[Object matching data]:
Start of Block

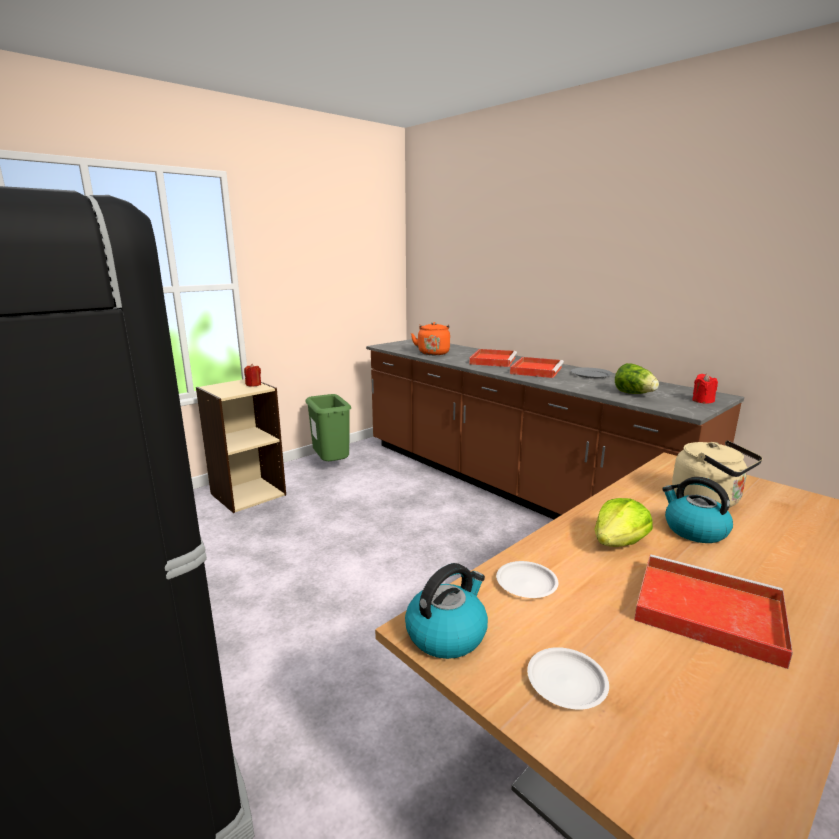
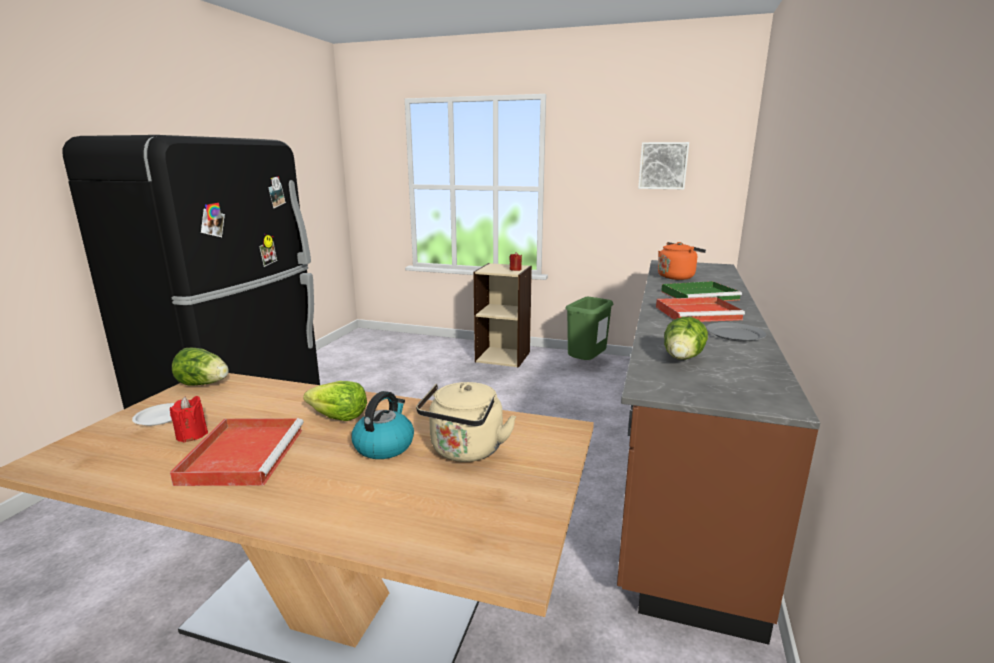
camera: 60 degrees right, 0 degrees up
kettle [405,563,488,659] -> lettuce [172,348,229,386]
red tray [469,349,517,367] -> green tray [661,281,742,301]
white plate [496,561,558,598] -> none
red candle [692,374,718,404] -> red candle moved to [170,396,208,443]
none -> picture [638,142,689,189]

End of Block

[Problem details]:
The required output is the lines from the one holding "red tray [469,349,517,367]" through the last line of the entries above, copied exactly.

[Result]:
red tray [469,349,517,367] -> green tray [661,281,742,301]
white plate [496,561,558,598] -> none
red candle [692,374,718,404] -> red candle moved to [170,396,208,443]
none -> picture [638,142,689,189]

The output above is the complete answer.